AIM:
Reproduce all the rows below, replacing every occurrence of "pixels" with "px" and leaving everything else unchanged.
+++ EXERCISE INPUTS
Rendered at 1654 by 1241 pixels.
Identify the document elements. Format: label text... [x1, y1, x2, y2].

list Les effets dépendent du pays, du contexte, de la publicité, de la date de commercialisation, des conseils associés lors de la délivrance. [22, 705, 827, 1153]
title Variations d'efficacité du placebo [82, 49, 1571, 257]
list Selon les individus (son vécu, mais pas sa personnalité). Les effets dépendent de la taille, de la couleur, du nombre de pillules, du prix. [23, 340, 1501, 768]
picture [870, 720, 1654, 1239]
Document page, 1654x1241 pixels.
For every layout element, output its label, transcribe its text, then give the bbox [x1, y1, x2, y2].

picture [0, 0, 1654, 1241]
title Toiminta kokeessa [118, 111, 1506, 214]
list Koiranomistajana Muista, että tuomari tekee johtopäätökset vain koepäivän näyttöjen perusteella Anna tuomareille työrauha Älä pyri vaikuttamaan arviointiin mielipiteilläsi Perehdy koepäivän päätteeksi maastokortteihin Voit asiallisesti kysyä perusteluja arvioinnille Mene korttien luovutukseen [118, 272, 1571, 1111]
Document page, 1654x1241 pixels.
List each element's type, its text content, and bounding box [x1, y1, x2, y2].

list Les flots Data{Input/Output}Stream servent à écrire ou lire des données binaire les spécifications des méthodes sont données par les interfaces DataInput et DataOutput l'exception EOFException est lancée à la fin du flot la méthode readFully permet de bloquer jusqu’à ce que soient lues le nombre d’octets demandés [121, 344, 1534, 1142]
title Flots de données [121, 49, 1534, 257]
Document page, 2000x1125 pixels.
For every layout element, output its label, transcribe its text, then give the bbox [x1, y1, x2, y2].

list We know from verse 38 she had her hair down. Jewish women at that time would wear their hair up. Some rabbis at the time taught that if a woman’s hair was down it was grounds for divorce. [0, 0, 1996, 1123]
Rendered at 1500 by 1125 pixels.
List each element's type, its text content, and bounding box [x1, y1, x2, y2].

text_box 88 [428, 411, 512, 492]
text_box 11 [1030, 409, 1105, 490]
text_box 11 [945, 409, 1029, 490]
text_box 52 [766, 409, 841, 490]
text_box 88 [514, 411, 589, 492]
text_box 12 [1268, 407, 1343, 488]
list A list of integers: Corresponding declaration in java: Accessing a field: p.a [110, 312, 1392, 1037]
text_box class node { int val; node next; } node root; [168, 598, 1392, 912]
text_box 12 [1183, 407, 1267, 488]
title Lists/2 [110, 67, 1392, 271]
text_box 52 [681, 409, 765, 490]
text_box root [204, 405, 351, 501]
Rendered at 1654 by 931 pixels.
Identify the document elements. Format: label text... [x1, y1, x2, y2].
++++++
OUTPUT FOR THIS TASK:
Rendered at 1654 by 1241 px.
Identify the document elements. Format: label text... [x1, y1, x2, y2].

list Les effets dépendent du pays, du contexte, de la publicité, de la date de commercialisation, des conseils associés lors de la délivrance. [22, 705, 827, 1153]
title Variations d'efficacité du placebo [82, 49, 1571, 257]
list Selon les individus (son vécu, mais pas sa personnalité). Les effets dépendent de la taille, de la couleur, du nombre de pillules, du prix. [23, 340, 1501, 768]
picture [870, 720, 1654, 1239]
Document page, 1654x1241 px.
For every layout element, output its label, transcribe its text, then give the bbox [x1, y1, x2, y2].

picture [0, 0, 1654, 1241]
title Toiminta kokeessa [118, 111, 1506, 214]
list Koiranomistajana Muista, että tuomari tekee johtopäätökset vain koepäivän näyttöjen perusteella Anna tuomareille työrauha Älä pyri vaikuttamaan arviointiin mielipiteilläsi Perehdy koepäivän päätteeksi maastokortteihin Voit asiallisesti kysyä perusteluja arvioinnille Mene korttien luovutukseen [118, 272, 1571, 1111]
Document page, 1654x1241 px.
List each element's type, its text content, and bounding box [x1, y1, x2, y2].

list Les flots Data{Input/Output}Stream servent à écrire ou lire des données binaire les spécifications des méthodes sont données par les interfaces DataInput et DataOutput l'exception EOFException est lancée à la fin du flot la méthode readFully permet de bloquer jusqu’à ce que soient lues le nombre d’octets demandés [121, 344, 1534, 1142]
title Flots de données [121, 49, 1534, 257]
Document page, 2000x1125 px.
For every layout element, output its label, transcribe its text, then give the bbox [x1, y1, x2, y2].

list We know from verse 38 she had her hair down. Jewish women at that time would wear their hair up. Some rabbis at the time taught that if a woman’s hair was down it was grounds for divorce. [0, 0, 1996, 1123]
Rendered at 1500 by 1125 px.
List each element's type, its text content, and bounding box [x1, y1, x2, y2].

text_box 88 [428, 411, 512, 492]
text_box 11 [1030, 409, 1105, 490]
text_box 11 [945, 409, 1029, 490]
text_box 52 [766, 409, 841, 490]
text_box 88 [514, 411, 589, 492]
text_box 12 [1268, 407, 1343, 488]
list A list of integers: Corresponding declaration in java: Accessing a field: p.a [110, 312, 1392, 1037]
text_box class node { int val; node next; } node root; [168, 598, 1392, 912]
text_box 12 [1183, 407, 1267, 488]
title Lists/2 [110, 67, 1392, 271]
text_box 52 [681, 409, 765, 490]
text_box root [204, 405, 351, 501]
Rendered at 1654 by 931 px.
Identify the document elements. Format: label text... [x1, y1, x2, y2].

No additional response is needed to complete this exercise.